In the 2002 Schedule C, petitioners claimed insurance expenses totaling $1,110. See supra note 4.

13



See supra note 12.

14



Assuming arguendo that petitioners had carried their burden of establishing that during each of the years at issue Mr. Agbaniyaka was carrying on an arts and crafts business, they would still have to satisfy other applicable requirements in order to carry their burden of establishing their entitlement to the Schedule C net loss claimed for each such year. With respect to the cost of goods sold that petitioners claim for each of their taxable years 2002 through 2004, on the record before us, we find that petitioners have failed to carry their burden of establishing the manner by which they derived the cost of goods sold claimed, the propriety of that manner, and the propriety of the amount that they claim. With respect to the depreciation deduction that petitioners claim for the Dodge van for each of their taxable years 2001 through 2004, on the record before us, we find that petitioners have failed to carry their burden of establishing the propriety of the depreciation deduction claimed for each such year.

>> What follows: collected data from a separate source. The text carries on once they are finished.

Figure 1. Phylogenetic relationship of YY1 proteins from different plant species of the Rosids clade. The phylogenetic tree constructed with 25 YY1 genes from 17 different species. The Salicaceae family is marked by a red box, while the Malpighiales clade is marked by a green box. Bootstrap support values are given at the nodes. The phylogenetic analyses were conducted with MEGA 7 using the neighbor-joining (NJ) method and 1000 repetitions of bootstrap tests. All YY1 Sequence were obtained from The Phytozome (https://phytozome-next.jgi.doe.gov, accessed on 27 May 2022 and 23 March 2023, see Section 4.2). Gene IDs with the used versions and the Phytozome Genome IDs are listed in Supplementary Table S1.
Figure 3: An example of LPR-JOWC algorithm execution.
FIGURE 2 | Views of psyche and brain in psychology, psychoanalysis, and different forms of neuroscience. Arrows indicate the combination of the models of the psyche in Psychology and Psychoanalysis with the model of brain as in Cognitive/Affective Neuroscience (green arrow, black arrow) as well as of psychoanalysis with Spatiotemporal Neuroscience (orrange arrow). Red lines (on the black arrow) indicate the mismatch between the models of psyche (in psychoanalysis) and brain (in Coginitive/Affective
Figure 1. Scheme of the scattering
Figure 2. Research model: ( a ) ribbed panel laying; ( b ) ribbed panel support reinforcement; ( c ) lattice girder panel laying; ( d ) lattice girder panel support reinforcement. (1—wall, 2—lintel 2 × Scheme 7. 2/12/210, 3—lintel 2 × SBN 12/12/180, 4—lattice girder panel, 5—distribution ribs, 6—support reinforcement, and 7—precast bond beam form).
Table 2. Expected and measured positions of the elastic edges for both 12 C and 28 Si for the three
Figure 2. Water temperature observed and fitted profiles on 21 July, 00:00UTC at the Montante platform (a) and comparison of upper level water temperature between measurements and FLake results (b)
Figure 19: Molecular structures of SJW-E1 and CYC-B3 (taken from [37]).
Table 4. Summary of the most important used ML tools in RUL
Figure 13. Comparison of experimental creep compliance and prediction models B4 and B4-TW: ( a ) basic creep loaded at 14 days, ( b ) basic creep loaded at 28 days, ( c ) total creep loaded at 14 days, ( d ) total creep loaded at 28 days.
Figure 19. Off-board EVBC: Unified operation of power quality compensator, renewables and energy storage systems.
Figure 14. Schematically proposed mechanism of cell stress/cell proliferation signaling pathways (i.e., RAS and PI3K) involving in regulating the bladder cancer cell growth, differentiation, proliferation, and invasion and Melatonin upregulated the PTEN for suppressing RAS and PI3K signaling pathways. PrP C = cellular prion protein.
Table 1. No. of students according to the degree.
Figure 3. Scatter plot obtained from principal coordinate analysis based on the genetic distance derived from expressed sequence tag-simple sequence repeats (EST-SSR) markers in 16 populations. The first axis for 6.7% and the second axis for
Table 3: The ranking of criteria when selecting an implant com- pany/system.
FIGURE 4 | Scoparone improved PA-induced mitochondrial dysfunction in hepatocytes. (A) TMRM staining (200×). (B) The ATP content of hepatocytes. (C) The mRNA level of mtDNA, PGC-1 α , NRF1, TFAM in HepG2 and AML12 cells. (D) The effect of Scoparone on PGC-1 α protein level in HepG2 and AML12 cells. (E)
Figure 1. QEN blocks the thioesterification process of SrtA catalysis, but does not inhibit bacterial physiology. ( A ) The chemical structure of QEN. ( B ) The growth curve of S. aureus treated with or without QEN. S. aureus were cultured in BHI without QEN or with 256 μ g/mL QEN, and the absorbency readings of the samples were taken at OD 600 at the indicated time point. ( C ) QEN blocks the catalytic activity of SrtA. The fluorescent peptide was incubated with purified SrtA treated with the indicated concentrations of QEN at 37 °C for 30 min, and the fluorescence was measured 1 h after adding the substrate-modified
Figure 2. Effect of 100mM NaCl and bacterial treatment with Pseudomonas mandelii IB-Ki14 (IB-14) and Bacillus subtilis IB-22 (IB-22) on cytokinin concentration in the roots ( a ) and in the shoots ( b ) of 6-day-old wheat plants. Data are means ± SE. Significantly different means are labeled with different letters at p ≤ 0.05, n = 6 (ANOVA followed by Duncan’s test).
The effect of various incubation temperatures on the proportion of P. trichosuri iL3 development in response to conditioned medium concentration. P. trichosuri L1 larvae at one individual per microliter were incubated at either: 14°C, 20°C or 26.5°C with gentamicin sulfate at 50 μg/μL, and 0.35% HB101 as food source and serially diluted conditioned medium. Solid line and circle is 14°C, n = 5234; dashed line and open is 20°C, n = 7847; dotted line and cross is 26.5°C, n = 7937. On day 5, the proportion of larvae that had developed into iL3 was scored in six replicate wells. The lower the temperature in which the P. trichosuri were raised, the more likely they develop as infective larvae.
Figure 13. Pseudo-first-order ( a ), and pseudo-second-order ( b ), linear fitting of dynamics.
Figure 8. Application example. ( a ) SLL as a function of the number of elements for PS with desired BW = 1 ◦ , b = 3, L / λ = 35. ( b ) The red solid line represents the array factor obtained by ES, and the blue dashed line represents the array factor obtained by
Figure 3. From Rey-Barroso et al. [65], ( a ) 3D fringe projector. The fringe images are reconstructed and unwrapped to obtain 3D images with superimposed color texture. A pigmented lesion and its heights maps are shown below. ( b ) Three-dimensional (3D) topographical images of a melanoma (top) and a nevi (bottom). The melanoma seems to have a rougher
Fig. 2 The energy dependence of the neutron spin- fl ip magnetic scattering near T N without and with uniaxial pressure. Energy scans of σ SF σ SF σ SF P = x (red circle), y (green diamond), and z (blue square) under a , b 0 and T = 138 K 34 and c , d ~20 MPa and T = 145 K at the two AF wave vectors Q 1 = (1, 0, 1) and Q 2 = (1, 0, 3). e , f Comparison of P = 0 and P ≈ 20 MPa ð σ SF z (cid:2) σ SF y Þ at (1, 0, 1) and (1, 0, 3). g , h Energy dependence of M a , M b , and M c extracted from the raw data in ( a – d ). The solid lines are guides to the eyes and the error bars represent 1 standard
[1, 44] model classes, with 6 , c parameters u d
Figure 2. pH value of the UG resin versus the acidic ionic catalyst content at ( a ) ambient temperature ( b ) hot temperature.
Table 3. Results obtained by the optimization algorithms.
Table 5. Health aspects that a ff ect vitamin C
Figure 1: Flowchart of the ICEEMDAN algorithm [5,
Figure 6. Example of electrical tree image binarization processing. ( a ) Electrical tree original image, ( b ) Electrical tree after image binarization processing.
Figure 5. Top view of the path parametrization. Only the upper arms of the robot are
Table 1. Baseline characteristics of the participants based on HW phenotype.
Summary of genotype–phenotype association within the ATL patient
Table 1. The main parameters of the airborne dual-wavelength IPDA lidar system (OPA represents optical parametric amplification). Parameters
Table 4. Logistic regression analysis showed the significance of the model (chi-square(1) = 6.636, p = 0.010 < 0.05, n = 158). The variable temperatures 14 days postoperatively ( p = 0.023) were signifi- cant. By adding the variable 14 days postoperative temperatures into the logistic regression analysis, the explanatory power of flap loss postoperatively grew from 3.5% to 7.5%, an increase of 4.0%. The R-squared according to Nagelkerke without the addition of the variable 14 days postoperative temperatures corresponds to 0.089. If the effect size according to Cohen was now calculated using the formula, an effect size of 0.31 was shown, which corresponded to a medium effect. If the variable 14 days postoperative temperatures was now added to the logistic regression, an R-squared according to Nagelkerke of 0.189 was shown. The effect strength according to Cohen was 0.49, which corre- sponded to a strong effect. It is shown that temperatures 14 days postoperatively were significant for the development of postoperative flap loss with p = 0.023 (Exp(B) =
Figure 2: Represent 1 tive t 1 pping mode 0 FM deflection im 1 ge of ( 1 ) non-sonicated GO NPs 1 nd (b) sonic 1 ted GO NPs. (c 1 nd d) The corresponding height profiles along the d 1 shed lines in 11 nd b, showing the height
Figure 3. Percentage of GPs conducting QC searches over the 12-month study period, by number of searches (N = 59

See, e.g., sec. 167(c) (Basis for Depreciation). With respect to the expenses that petitioners claim for each of their taxable years 2001 through 2004 relating to the Dodge van (e.g., gasoline, repair, oil), which is listed property within the meaning of sec. 280F(d)(4)(A)(i), on the record before us, we find that petitioners have failed to carry their burden, inter alia, of establishing all of the elements that they must prove in order to satisfy the requirements under sec. 274(d). See sec. 274(d)(4); sec. 1.274-5T(b)(6), Temporary Income Tax Regs., 50 Fed. Reg. 46016 (Nov. 6, 1985). With respect to the portion of the premium for their homeowner's insurance policy that they claim as a deduction for each of their taxable years 2001 through 2003, on the record before us, we find that petitioners have failed to carry their burden of establishing that they paid or incurred such premium, the manner by which they determined the claimed deductible portion of such premium, and the propriety of claiming a portion of such premium under sec. 162. With respect to the delinquent New York state sales tax that petitioners claim as a deduction for their taxable year 2004, on the record before us, we find that petitioners have failed to carry their burden of establishing the amount of such tax, that Mr. Agbaniyaka paid such tax, and the propriety of claiming such tax under sec. 162.

15



Mr. Agbaniyaka incorrectly testified that “he did not take a tuition deduction” in petitioners' 2003 return. Petitioners claimed a tuition and fees deduction in the 2003 return and did not claim a student loan interest deduction in that return. With respect to the tuition and fees deduction that petitioners claimed in the 2003 return, respondent states on brief: “Petitioners paid the tuition and fee deduction amount of $633 for tax year 2003. Based on the Court's determination, a recomputation of the tuition and fees deduction for tax year 2003 will be required.” It appears that the “Tuition and Fees Deduction Worksheet” for petitioners' taxable year 2003 that is included in the notice contains an error in that it does not list any “qualified tuition and fees *** paid in 2003.” The Court expects respondent to correct any such error in the computation under Rule 155.

16



The only documentation that petitioners introduced into the record are copies of two American Express Business Gold Card bills that showed a purchase on June 8, 2002, from “IMPORTS OF AFRICA” of $1,200 and a purchase on June 25, 2002, from “IMPORTS OF AFRICA” of $750. Respondent concedes that Mr. Agbaniyaka made those purchases in 2002.